• _Your task_
Please rewrite the entries starting at the line containing "Given the image: Segment esophagus" and ending after the line containing "31V38H125V43H126L127 45H130V44H131ZM126 146H127V149H128V150L134", changing "Segment" to "Outline" and leaving everything else unchanged.

--- Dataset records ---

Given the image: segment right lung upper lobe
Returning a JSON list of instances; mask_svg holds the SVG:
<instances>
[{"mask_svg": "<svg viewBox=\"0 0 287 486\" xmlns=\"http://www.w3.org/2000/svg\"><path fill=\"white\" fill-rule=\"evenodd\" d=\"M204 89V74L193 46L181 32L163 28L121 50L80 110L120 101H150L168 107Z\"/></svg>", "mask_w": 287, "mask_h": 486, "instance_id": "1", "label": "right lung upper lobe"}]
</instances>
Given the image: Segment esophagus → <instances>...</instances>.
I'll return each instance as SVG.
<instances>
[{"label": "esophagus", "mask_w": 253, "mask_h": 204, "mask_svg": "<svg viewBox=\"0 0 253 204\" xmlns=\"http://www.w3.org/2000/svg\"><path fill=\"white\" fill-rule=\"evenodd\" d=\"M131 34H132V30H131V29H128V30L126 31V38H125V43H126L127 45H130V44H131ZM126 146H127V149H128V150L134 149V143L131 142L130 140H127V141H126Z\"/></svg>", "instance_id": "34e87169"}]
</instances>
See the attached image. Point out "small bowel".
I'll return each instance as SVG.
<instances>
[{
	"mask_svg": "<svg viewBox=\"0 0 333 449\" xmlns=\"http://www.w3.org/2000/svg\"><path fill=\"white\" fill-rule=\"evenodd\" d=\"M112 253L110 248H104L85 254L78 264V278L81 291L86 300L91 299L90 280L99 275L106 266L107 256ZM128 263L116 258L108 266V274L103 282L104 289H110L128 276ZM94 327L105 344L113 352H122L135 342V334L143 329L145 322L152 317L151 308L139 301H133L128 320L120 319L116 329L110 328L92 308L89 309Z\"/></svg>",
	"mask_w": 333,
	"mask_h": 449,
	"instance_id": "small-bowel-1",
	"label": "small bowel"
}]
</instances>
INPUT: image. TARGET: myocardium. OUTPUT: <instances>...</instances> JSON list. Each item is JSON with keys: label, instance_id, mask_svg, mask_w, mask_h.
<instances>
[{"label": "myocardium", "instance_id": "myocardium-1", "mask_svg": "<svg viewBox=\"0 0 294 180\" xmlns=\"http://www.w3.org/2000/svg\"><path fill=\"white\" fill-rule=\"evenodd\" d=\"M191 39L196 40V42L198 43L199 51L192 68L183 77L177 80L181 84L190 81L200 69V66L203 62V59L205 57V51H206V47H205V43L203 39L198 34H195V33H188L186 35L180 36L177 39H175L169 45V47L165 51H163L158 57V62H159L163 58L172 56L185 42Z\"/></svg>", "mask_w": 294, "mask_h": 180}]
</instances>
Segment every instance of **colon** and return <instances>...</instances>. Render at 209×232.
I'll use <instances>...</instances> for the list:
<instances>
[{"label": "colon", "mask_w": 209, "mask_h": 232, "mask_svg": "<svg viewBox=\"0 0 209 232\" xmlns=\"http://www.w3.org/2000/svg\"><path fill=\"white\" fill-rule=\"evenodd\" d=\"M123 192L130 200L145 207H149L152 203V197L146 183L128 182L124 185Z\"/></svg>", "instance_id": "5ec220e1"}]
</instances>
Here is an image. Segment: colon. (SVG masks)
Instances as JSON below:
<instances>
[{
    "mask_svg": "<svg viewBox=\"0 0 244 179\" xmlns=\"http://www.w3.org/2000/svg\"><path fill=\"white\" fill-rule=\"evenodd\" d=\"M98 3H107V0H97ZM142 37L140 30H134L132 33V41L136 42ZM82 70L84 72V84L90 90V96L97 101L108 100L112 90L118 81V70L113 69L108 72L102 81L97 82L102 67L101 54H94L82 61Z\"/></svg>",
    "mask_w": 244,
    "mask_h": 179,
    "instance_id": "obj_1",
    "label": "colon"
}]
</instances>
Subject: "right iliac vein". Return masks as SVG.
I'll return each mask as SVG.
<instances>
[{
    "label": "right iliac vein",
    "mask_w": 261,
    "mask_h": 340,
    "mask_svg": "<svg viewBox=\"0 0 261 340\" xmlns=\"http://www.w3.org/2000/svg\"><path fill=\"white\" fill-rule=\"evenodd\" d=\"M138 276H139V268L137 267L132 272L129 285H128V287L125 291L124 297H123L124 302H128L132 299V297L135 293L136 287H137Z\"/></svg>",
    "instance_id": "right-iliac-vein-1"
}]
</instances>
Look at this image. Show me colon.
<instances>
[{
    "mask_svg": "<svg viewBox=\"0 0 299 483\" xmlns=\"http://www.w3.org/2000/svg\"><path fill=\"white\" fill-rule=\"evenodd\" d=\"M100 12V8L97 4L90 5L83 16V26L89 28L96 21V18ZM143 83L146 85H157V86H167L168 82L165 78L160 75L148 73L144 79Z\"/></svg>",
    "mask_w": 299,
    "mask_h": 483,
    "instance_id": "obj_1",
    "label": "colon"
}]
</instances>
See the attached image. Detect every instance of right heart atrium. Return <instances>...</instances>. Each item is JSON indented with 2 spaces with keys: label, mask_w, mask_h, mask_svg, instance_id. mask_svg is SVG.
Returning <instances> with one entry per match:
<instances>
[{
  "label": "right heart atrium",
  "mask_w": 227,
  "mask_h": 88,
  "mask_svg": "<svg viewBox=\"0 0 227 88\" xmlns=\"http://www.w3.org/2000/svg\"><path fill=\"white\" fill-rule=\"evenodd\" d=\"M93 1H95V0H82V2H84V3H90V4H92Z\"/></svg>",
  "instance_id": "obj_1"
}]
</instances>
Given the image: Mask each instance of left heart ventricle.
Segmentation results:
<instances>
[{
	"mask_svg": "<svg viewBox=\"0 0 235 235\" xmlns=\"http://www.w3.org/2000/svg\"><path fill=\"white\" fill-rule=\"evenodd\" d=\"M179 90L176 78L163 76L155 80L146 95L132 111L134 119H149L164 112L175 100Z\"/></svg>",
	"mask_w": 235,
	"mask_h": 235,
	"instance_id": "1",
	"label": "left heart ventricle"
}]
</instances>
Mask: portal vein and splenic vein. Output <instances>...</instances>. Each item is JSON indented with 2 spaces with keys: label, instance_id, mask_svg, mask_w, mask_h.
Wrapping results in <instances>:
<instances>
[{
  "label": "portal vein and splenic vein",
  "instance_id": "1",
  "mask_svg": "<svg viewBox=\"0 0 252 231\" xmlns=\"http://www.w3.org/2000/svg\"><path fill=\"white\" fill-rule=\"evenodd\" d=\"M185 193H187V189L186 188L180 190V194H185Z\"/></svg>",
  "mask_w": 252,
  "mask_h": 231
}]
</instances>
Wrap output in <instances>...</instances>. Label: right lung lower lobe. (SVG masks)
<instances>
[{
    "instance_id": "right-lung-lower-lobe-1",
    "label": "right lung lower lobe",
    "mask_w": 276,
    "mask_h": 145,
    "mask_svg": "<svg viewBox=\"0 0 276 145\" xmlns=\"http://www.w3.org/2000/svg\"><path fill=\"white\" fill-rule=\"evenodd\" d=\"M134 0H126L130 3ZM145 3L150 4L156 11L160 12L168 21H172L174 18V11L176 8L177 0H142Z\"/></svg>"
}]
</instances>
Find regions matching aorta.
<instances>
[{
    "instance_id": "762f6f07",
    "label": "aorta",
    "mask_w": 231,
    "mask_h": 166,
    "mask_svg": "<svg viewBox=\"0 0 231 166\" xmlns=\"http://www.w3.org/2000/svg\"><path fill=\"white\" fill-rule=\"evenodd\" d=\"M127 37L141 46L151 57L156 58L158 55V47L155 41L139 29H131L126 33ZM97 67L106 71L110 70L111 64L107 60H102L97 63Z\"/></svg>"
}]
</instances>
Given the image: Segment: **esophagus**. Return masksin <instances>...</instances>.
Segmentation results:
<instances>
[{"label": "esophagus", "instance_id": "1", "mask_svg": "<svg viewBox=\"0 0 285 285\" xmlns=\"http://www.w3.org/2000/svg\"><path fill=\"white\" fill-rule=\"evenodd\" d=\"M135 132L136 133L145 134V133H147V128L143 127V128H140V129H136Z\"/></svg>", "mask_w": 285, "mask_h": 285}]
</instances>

---

• _Worked answer_
Given the image: Outline esophagus → <instances>...</instances>.
I'll return each instance as SVG.
<instances>
[{"label": "esophagus", "mask_w": 253, "mask_h": 204, "mask_svg": "<svg viewBox=\"0 0 253 204\" xmlns=\"http://www.w3.org/2000/svg\"><path fill=\"white\" fill-rule=\"evenodd\" d=\"M131 34H132V30H131V29H128V30L126 31V38H125V43H126L127 45H130V44H131ZM126 146H127V149H128V150L134 149V143L131 142L130 140H127V141H126Z\"/></svg>", "instance_id": "34e87169"}]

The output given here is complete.